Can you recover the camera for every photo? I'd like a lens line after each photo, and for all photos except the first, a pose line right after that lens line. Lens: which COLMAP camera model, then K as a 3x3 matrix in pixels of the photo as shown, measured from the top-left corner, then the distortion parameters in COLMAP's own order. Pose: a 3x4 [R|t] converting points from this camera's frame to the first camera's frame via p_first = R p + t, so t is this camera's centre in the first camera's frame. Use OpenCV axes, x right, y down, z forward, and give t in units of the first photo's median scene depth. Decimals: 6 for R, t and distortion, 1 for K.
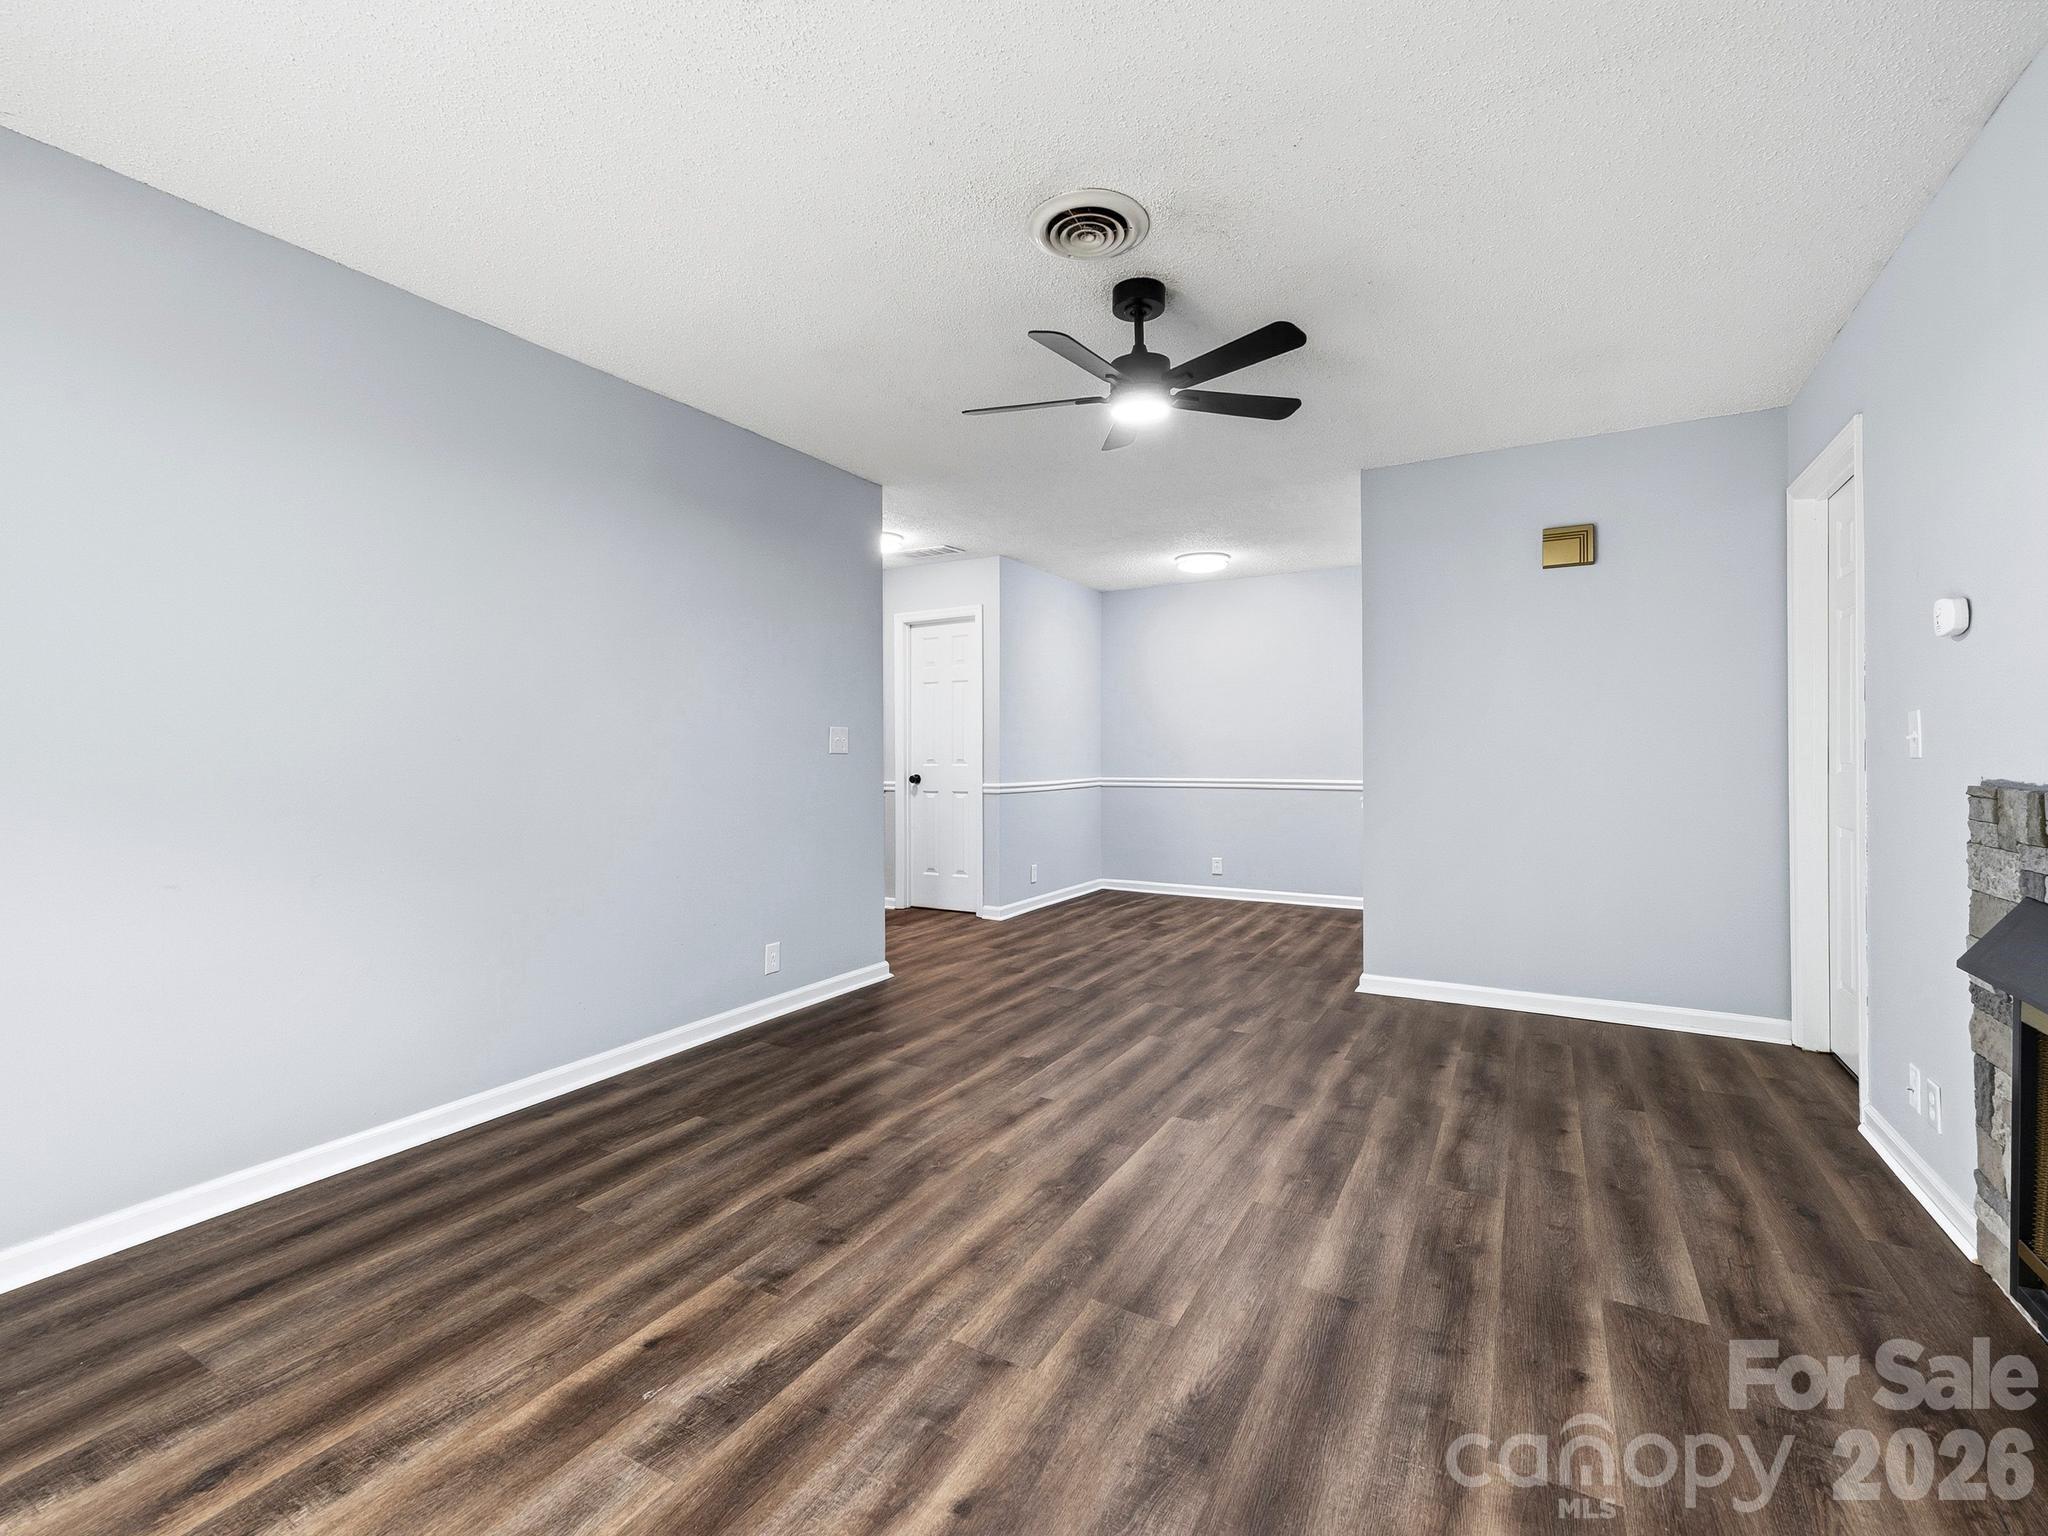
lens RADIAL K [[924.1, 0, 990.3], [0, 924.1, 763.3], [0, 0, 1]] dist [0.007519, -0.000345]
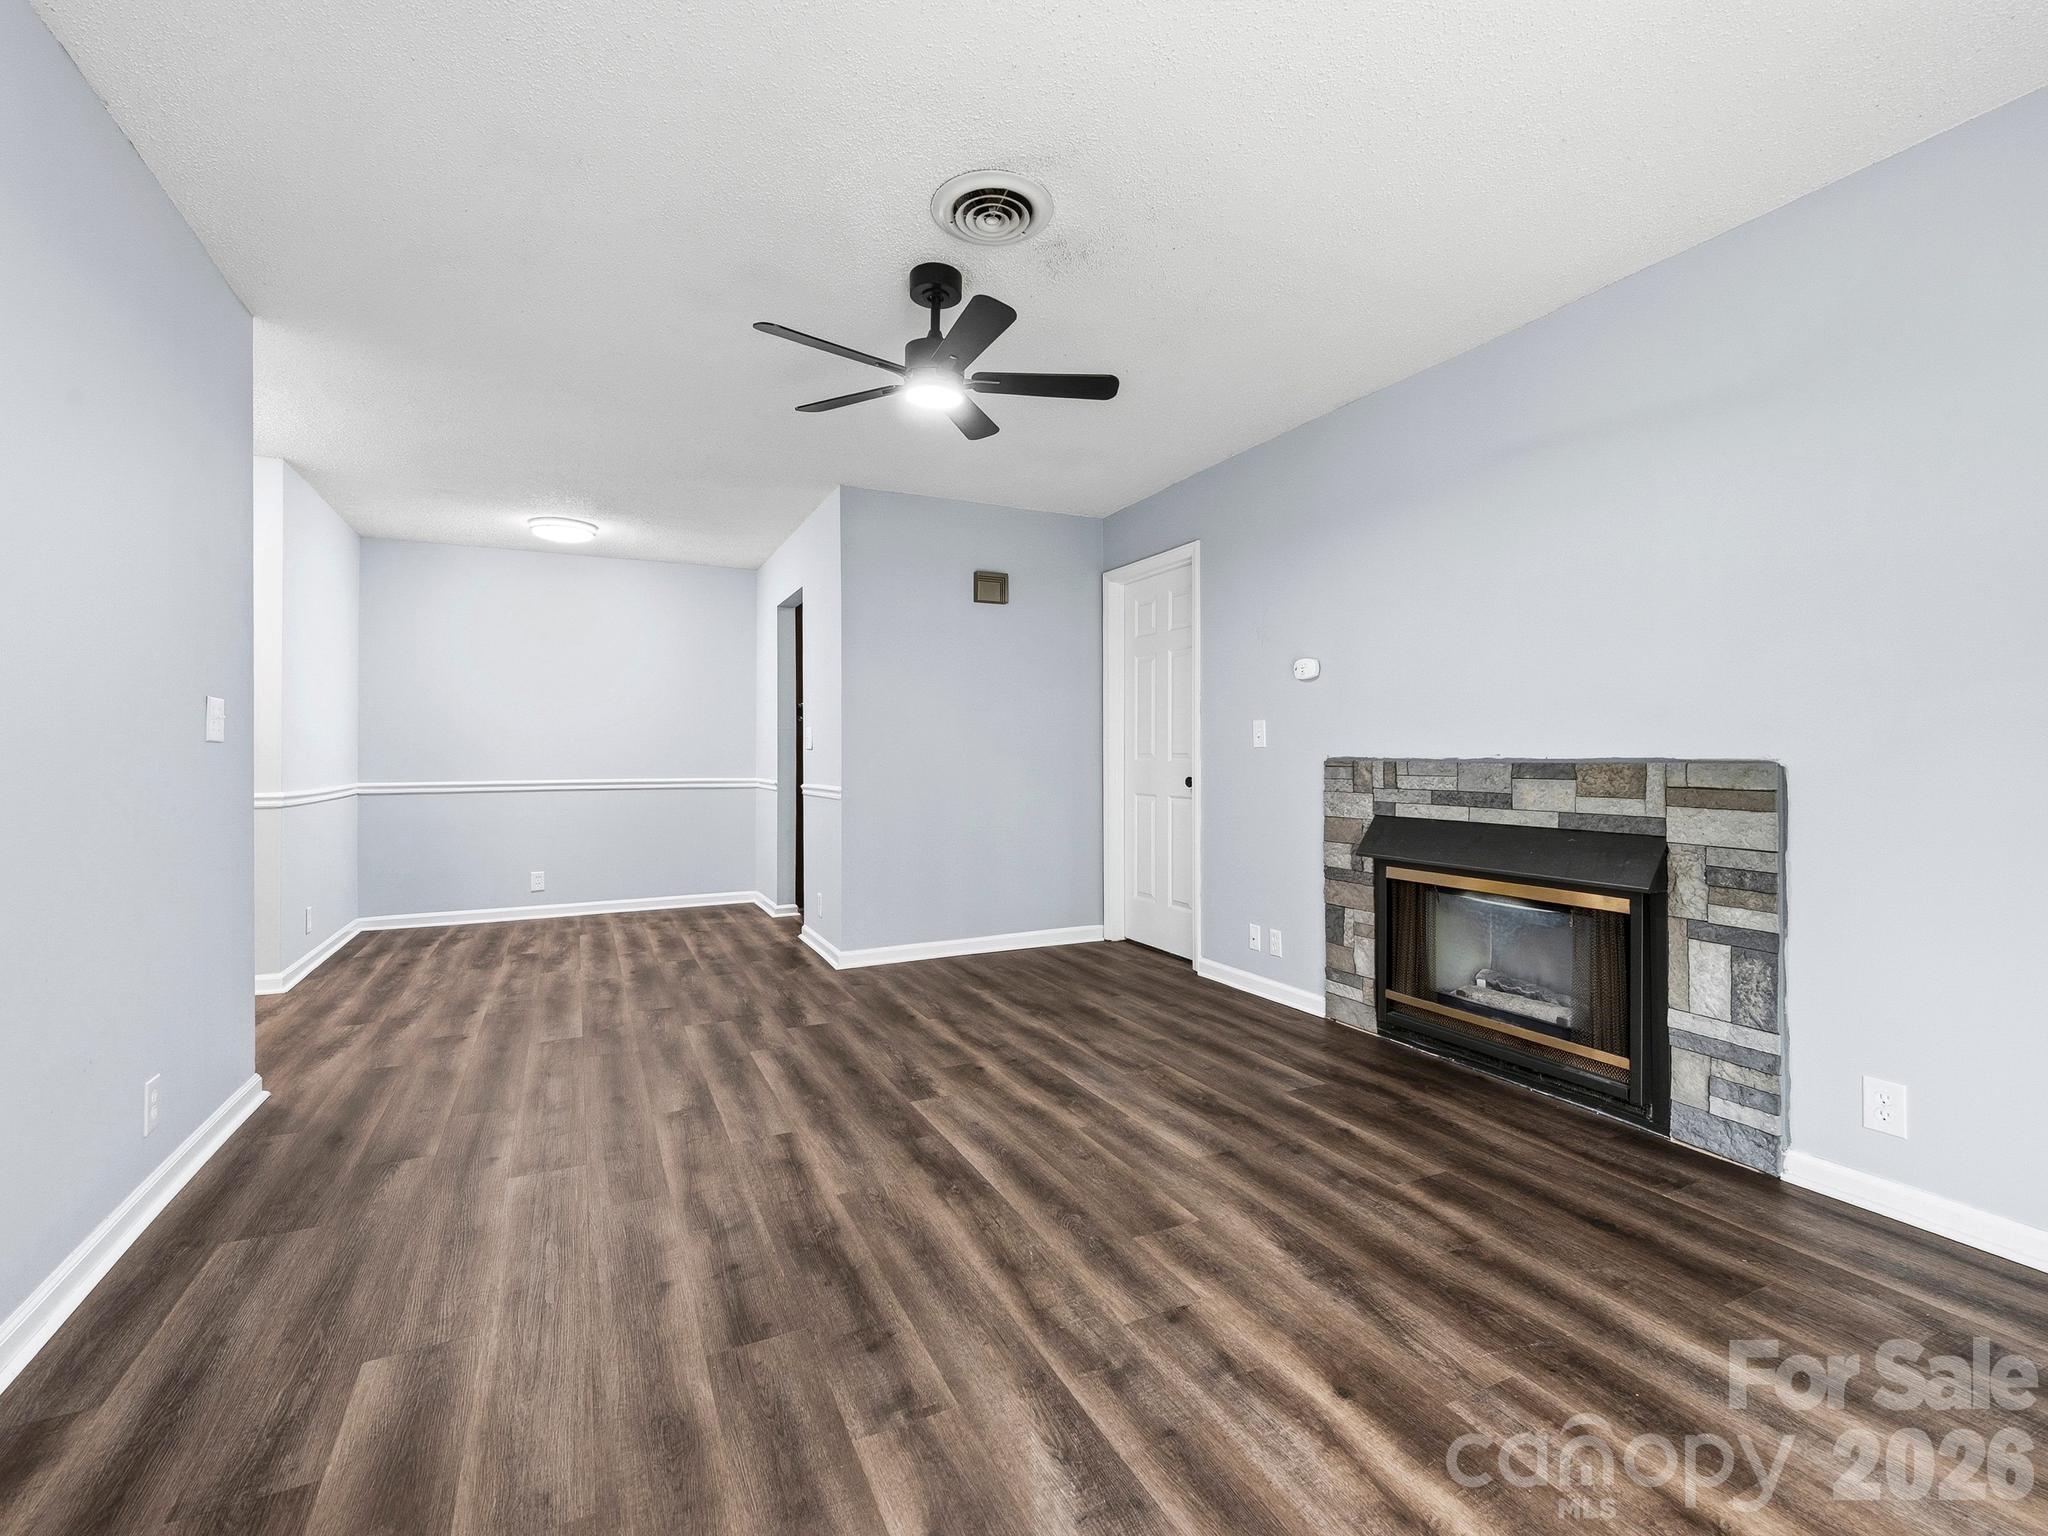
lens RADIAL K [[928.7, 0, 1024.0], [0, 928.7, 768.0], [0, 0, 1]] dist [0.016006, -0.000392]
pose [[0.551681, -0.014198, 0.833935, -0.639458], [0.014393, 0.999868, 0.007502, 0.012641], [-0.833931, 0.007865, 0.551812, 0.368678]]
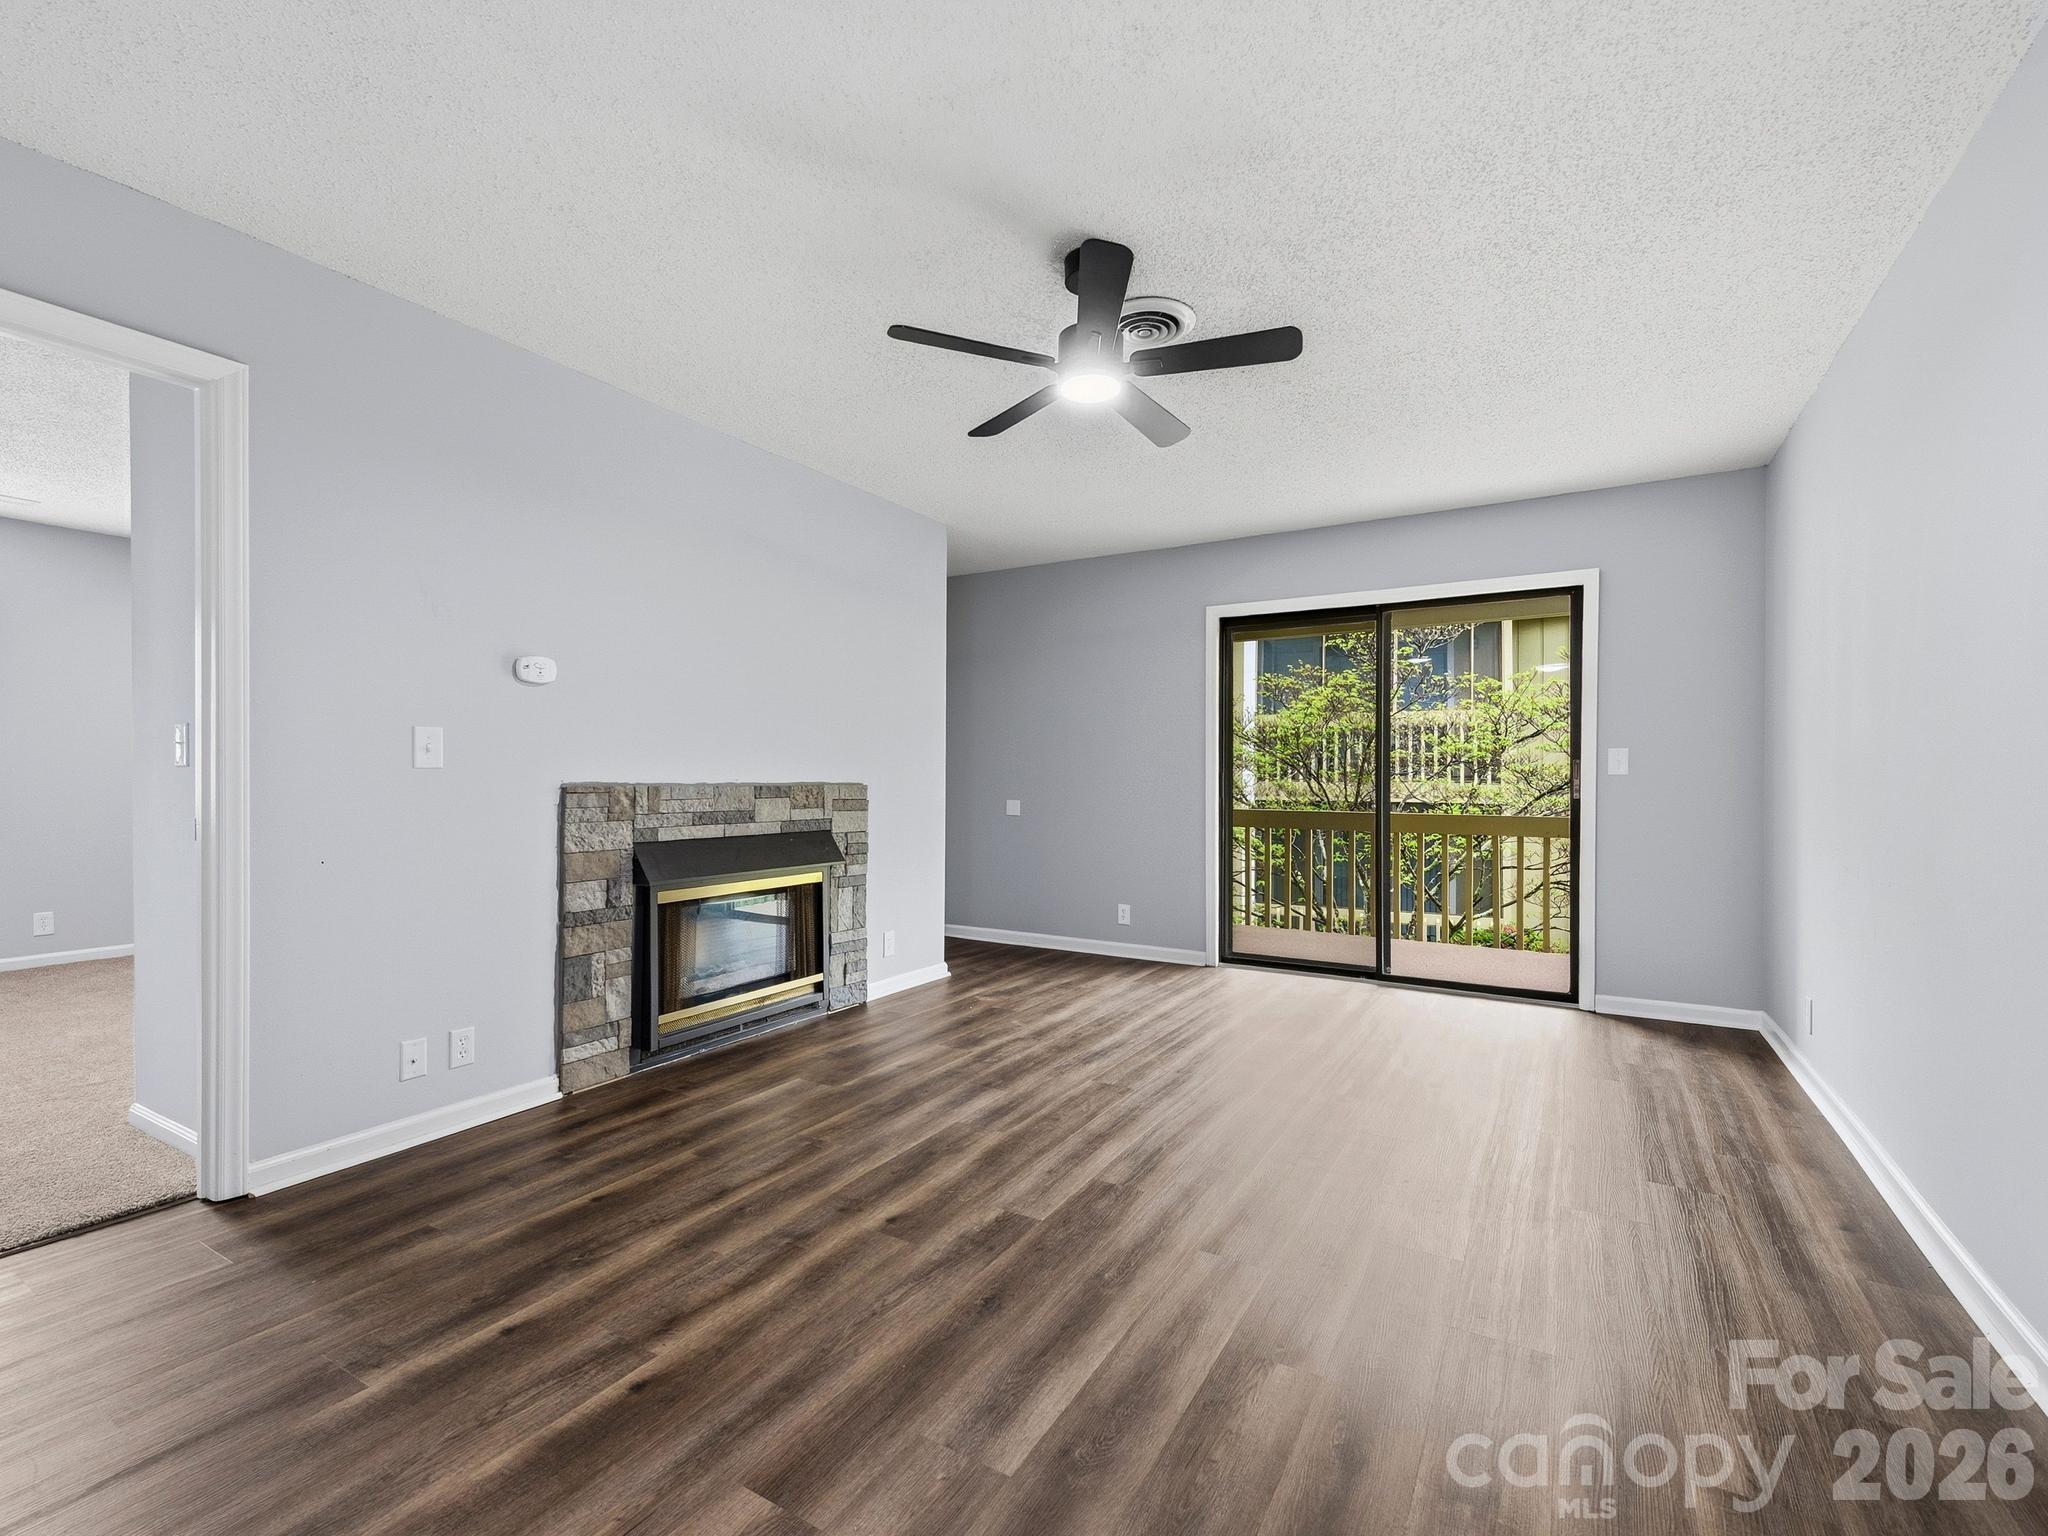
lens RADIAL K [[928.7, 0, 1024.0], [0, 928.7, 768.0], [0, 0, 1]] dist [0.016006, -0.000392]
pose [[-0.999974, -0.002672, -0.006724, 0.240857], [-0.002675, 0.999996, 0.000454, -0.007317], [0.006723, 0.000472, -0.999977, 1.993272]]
•••
**PROMPT**
In the copy, leave out the pictures and restate the records exactly.

**WRITTEN REPLY**
Can you recover the camera for every photo? I'd like a lens line after each photo, and for all photos except the first, a pose line right after that lens line. Lens: which COLMAP camera model, then K as a 3x3 matrix in pixels of the photo as shown, measured from the top-left corner, then the distortion parameters in COLMAP's own order. Pose: a 3x4 [R|t] converting points from this camera's frame to the first camera's frame via p_first = R p + t, so t is this camera's centre in the first camera's frame. Use OpenCV axes, x right, y down, z forward, and give t in units of the first photo's median scene depth. Decimals: 6 for R, t and distortion, 1 for K.
lens RADIAL K [[924.1, 0, 990.3], [0, 924.1, 763.3], [0, 0, 1]] dist [0.007519, -0.000345]
lens RADIAL K [[928.7, 0, 1024.0], [0, 928.7, 768.0], [0, 0, 1]] dist [0.016006, -0.000392]
pose [[0.551681, -0.014198, 0.833935, -0.639458], [0.014393, 0.999868, 0.007502, 0.012641], [-0.833931, 0.007865, 0.551812, 0.368678]]
lens RADIAL K [[928.7, 0, 1024.0], [0, 928.7, 768.0], [0, 0, 1]] dist [0.016006, -0.000392]
pose [[-0.999974, -0.002672, -0.006724, 0.240857], [-0.002675, 0.999996, 0.000454, -0.007317], [0.006723, 0.000472, -0.999977, 1.993272]]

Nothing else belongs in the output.